▶ DATA FOR PROCESSING
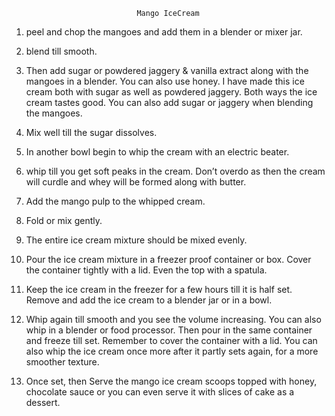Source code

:                                 Mango IceCream


1. peel and chop the mangoes and add them in a blender or mixer jar.

2. blend till smooth.

3. Then add sugar or powdered jaggery & vanilla extract along with the mangoes in a blender. You can also use honey. I have made this ice cream both with sugar as well as powdered jaggery. Both ways the ice cream tastes good. You can also add sugar or jaggery when blending the mangoes.

4. Mix well till the sugar dissolves.

5. In another bowl begin to whip the cream with an electric beater.

6. whip till you get soft peaks in the cream. Don’t overdo as then the cream will curdle and whey will be formed along with butter.

7. Add the mango pulp to the whipped cream.

8. Fold or mix gently.

9. The entire ice cream mixture should be mixed evenly.

10. Pour the ice cream mixture in a freezer proof container or box. Cover the container tightly with a lid. Even the top with a spatula.

11. Keep the ice cream in the freezer for a few hours till it is half set. Remove and add the ice cream to a blender jar or in a bowl.

12. Whip again till smooth and you see the volume increasing. You can also whip in a blender or food processor. Then pour in the same container and freeze till set. Remember to cover the container with a lid. You can also whip the ice cream once more after it partly sets again, for a more smoother texture.

13. Once set, then Serve the mango ice cream scoops topped with honey, chocolate sauce or you can even serve it with slices of cake as a dessert.

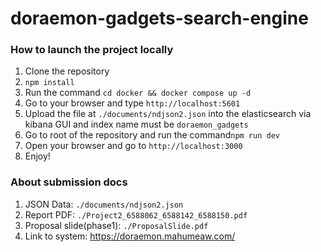 # doraemon-gadgets-search-engine

### How to launch the project locally

1. Clone the repository
2. `npm install`
3. Run the command `cd docker && docker compose up -d`
4. Go to your browser and type `http://localhost:5601`
5. Upload the file at `./documents/ndjson2.json` into the elasticsearch via kibana GUI and index name must be `doraemon_gadgets` 
6. Go to root of the repository and run the command`npm run dev`
7. Open your browser and go to `http://localhost:3000`
8. Enjoy!

### About submission docs
1. JSON Data: `./documents/ndjson2.json`
2. Report PDF: `./Project2_6588062_6588142_6588150.pdf`
3. Proposal slide(phase1): `./ProposalSlide.pdf`
4. Link to system: https://doraemon.mahumeaw.com/
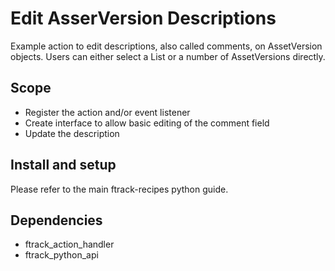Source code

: # Edit AsserVersion Descriptions

Example action to edit descriptions, also called comments, on
AssetVersion objects. Users can either select a List or a number of
AssetVersions directly.

## Scope

-   Register the action and/or event listener
-   Create interface to allow basic editing of the comment field
-   Update the description

## Install and setup

Please refer to the main ftrack-recipes python guide.

## Dependencies

-   ftrack_action_handler
-   ftrack_python_api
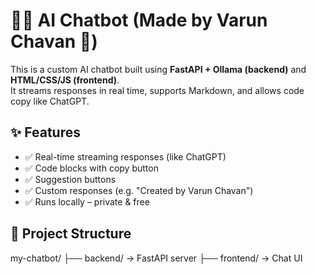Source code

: # 🧑‍💻 AI Chatbot (Made by Varun Chavan 🚀)

This is a custom AI chatbot built using **FastAPI + Ollama (backend)** and **HTML/CSS/JS (frontend)**.  
It streams responses in real time, supports Markdown, and allows code copy like ChatGPT.

## ✨ Features
- ✅ Real-time streaming responses (like ChatGPT)
- ✅ Code blocks with copy button
- ✅ Suggestion buttons
- ✅ Custom responses (e.g. "Created by Varun Chavan")
- ✅ Runs locally – private & free

## 📂 Project Structure
my-chatbot/
├── backend/ → FastAPI server
├── frontend/ → Chat UI
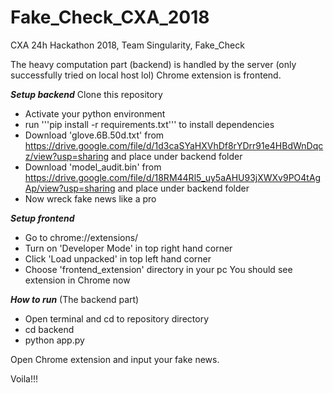 # Fake_Check_CXA_2018
CXA 24h Hackathon 2018, Team Singularity, Fake_Check 

The heavy computation part (backend) is handled by the server (only successfully tried on local host lol)
Chrome extension is frontend.


***Setup backend***
Clone this repository
- Activate your python environment
- run '''pip install -r requirements.txt''' to install dependencies
- Download 'glove.6B.50d.txt' from https://drive.google.com/file/d/1d3caSYaHXVhDf8rYDrr91e4HBdWnDqcz/view?usp=sharing and place under backend folder
- Download 'model_audit.bin' from https://drive.google.com/file/d/18RM44Rl5_uy5aAHU93jXWXv9PO4tAgAp/view?usp=sharing and place under backend folder
- Now wreck fake news like a pro

***Setup frontend***
- Go to chrome://extensions/
- Turn on 'Developer Mode' in top right hand corner
- Click 'Load unpacked' in top left hand corner
- Choose 'frontend_extension' directory in your pc
You should see extension in Chrome now

***How to run***
(The backend part)
- Open terminal and cd to repository directory
- cd backend
- python app.py

Open Chrome extension and input your fake news. 

Voila!!!
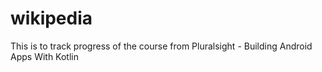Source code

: # wikipedia
This is to track progress of the course from Pluralsight - Building Android Apps With Kotlin
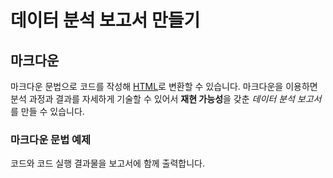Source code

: # 데이터 분석 보고서 만들기

## 마크다운

마크다운 문법으로 코드를 작성해 [HTML](https://ko.wikipedia.org/wiki/HTML)로 변환할 수 있습니다. 마크다운을 이용하면 분석 과정과 결과를 자세하게 기술할 수 있어서 **재현 가능성**을 갖춘 *데이터 분석 보고서*를 만들 수 있습니다.

### 마크다운 문법 예제 

코드와 코드 실행 결과물을 보고서에 함께 출력합니다.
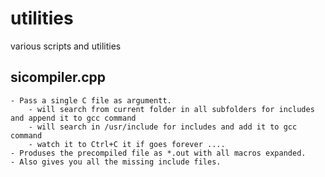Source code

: # utilities
various scripts and utilities
## sicompiler.cpp
    - Pass a single C file as argumentt.
        - will search from current folder in all subfolders for includes and append it to gcc command
        - will search in /usr/include for includes and add it to gcc command
        - watch it to Ctrl+C it if goes forever ....
    - Produses the precompiled file as *.out with all macros expanded.
    - Also gives you all the missing include files.
    
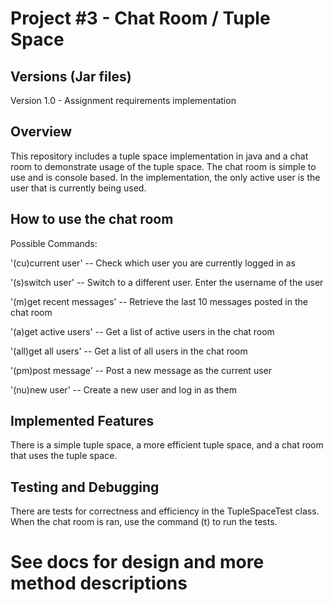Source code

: # Project #3 - Chat Room / Tuple Space

## Versions (Jar files)

Version 1.0 - Assignment requirements implementation

## Overview

This repository includes a tuple space implementation in java and a chat room to
demonstrate usage of the tuple space. The chat room is simple to use and is
console based. In the implementation, the only active user is the user that is 
currently being used.

## How to use the chat room

Possible Commands:

'(cu)current user' -- Check which user you are currently logged in as

'(s)switch user' -- Switch to a different user. Enter the username of the user

'(m)get recent messages' -- Retrieve the last 10 messages posted in the chat room

'(a)get active users' -- Get a list of active users in the chat room

'(all)get all users' -- Get a list of all users in the chat room

'(pm)post message' -- Post a new message as the current user

'(nu)new user' -- Create a new user and log in as them


## Implemented Features

There is a simple tuple space, a more efficient tuple space, and a chat room that
uses the tuple space.

## Testing and Debugging

There are tests for correctness and efficiency in the TupleSpaceTest class.
When the chat room is ran, use the command (t) to run the tests.

# See docs for design and more method descriptions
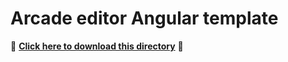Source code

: # Arcade editor Angular template

📁 **[Click here to download this directory](https://download-directory.github.io?url=https://github.com/Esri/arcgis-maps-sdk-javascript-samples-beta/tree/main/packages/coding-components/templates/arcade-editor/angular)** 📁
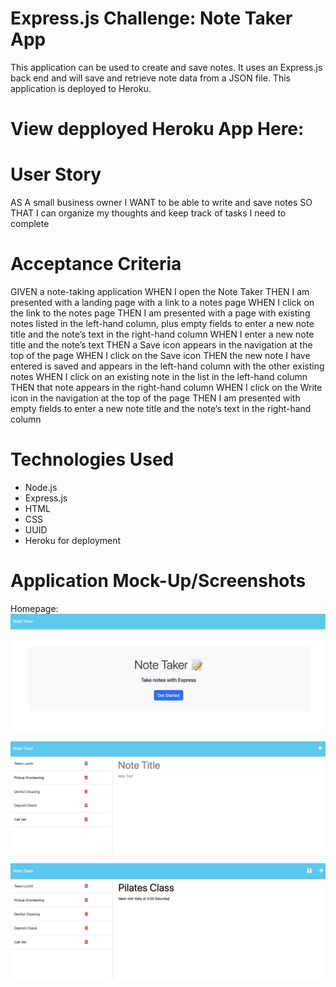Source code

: # Express.js Challenge: Note Taker App
This application can be used to create and save notes. It uses an Express.js back end and will save and retrieve note data from a JSON file. This application is deployed to Heroku.

# View depployed Heroku App Here: 

# User Story
AS A small business owner
I WANT to be able to write and save notes
SO THAT I can organize my thoughts and keep track of tasks I need to complete

# Acceptance Criteria
GIVEN a note-taking application
WHEN I open the Note Taker
THEN I am presented with a landing page with a link to a notes page
WHEN I click on the link to the notes page
THEN I am presented with a page with existing notes listed in the left-hand column, plus empty fields to enter a new note title and the note’s text in the right-hand column
WHEN I enter a new note title and the note’s text
THEN a Save icon appears in the navigation at the top of the page
WHEN I click on the Save icon
THEN the new note I have entered is saved and appears in the left-hand column with the other existing notes
WHEN I click on an existing note in the list in the left-hand column
THEN that note appears in the right-hand column
WHEN I click on the Write icon in the navigation at the top of the page
THEN I am presented with empty fields to enter a new note title and the note’s text in the right-hand column

# Technologies Used
* Node.js
* Express.js
* HTML
* CSS
* UUID
* Heroku for deployment

# Application Mock-Up/Screenshots

Homepage: 
![Homepage of Application](images/NT-Homepage.png)

![Notes List 1](images/Notes-List-1.png)

![Notes List 2](images/Notes-List-2.png)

▶ WHAT YOU NEED TO DO
Using the data above, reproduce exactly the lines between those holding "Version 1.0 - Assignment" and "console based. In", inclusive, and no others.

▶ TASK OUTPUT
Version 1.0 - Assignment requirements implementation

## Overview

This repository includes a tuple space implementation in java and a chat room to
demonstrate usage of the tuple space. The chat room is simple to use and is
console based. In the implementation, the only active user is the user that is 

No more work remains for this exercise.